▸ Work instruction
Find each line below that contains the string "slices", treating case as significant, and copy those lines.

(Beginning of Supplied material)

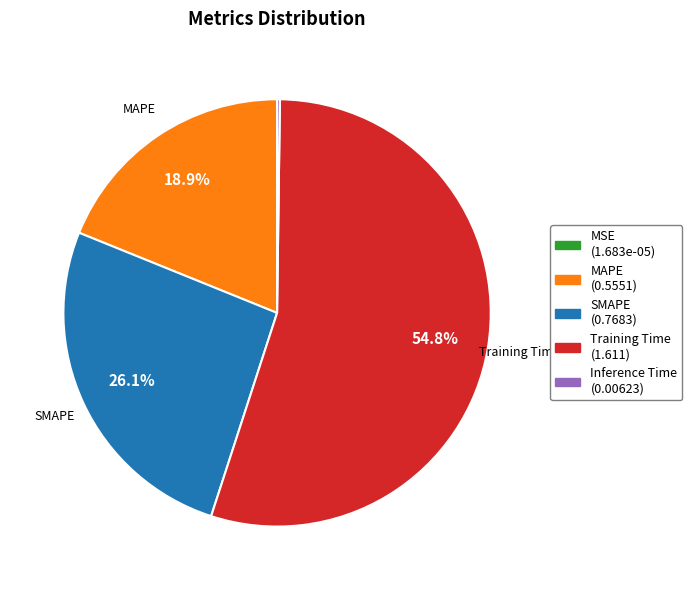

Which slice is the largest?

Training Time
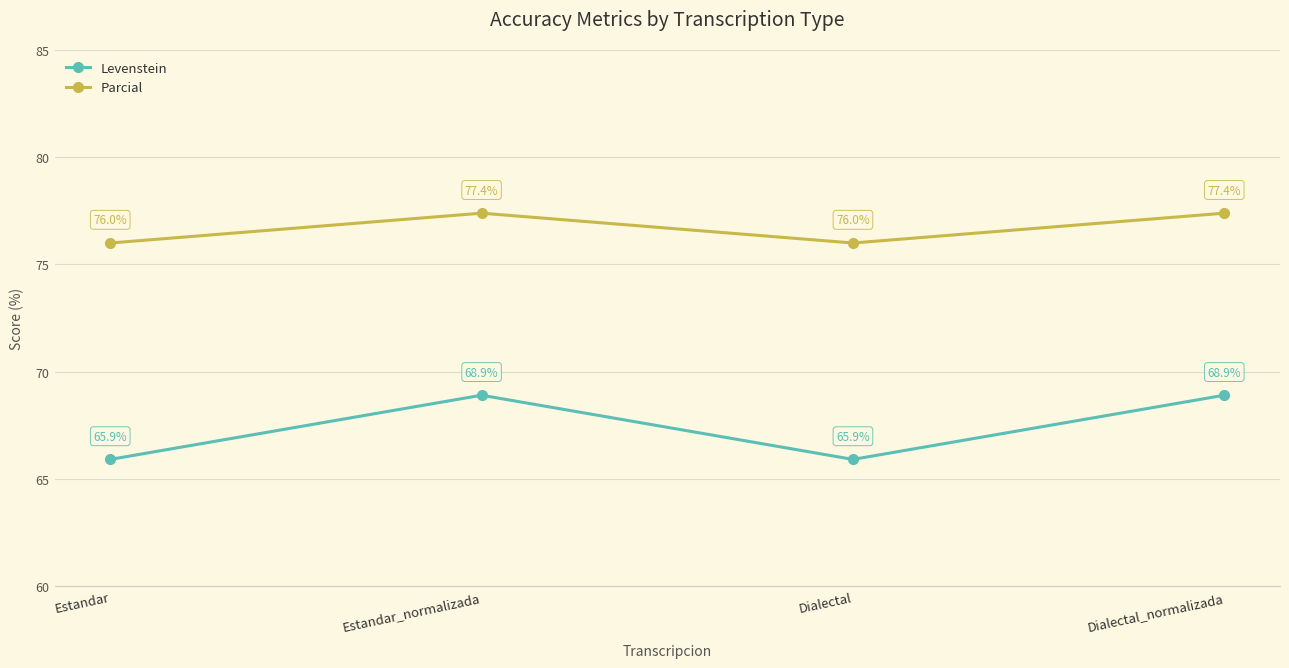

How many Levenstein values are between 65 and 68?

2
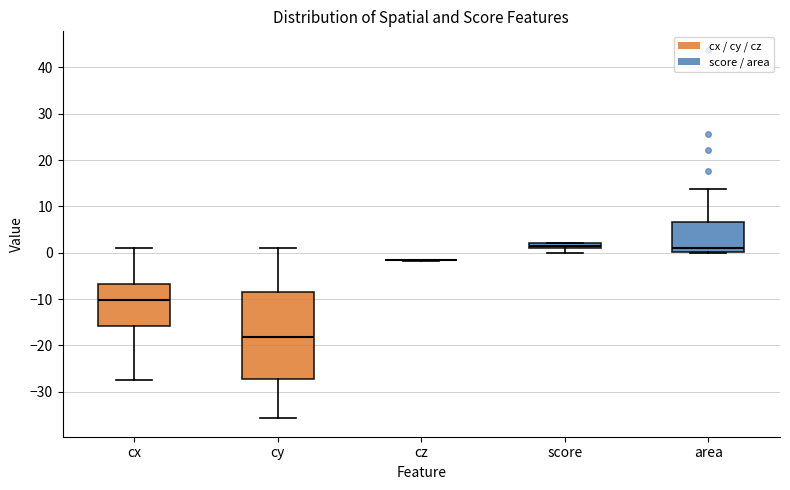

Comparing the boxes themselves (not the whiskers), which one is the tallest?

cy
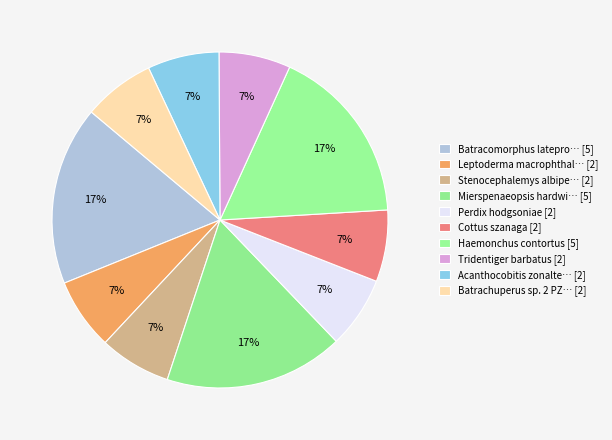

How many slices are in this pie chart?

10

(End of Supplied material)
(Beginning of Supplied material)

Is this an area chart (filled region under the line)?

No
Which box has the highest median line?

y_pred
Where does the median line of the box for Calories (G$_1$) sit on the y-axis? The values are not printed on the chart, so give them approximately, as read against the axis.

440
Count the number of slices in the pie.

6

(End of Supplied material)

▸ Output of the exercise
How many slices are in this pie chart?
Count the number of slices in the pie.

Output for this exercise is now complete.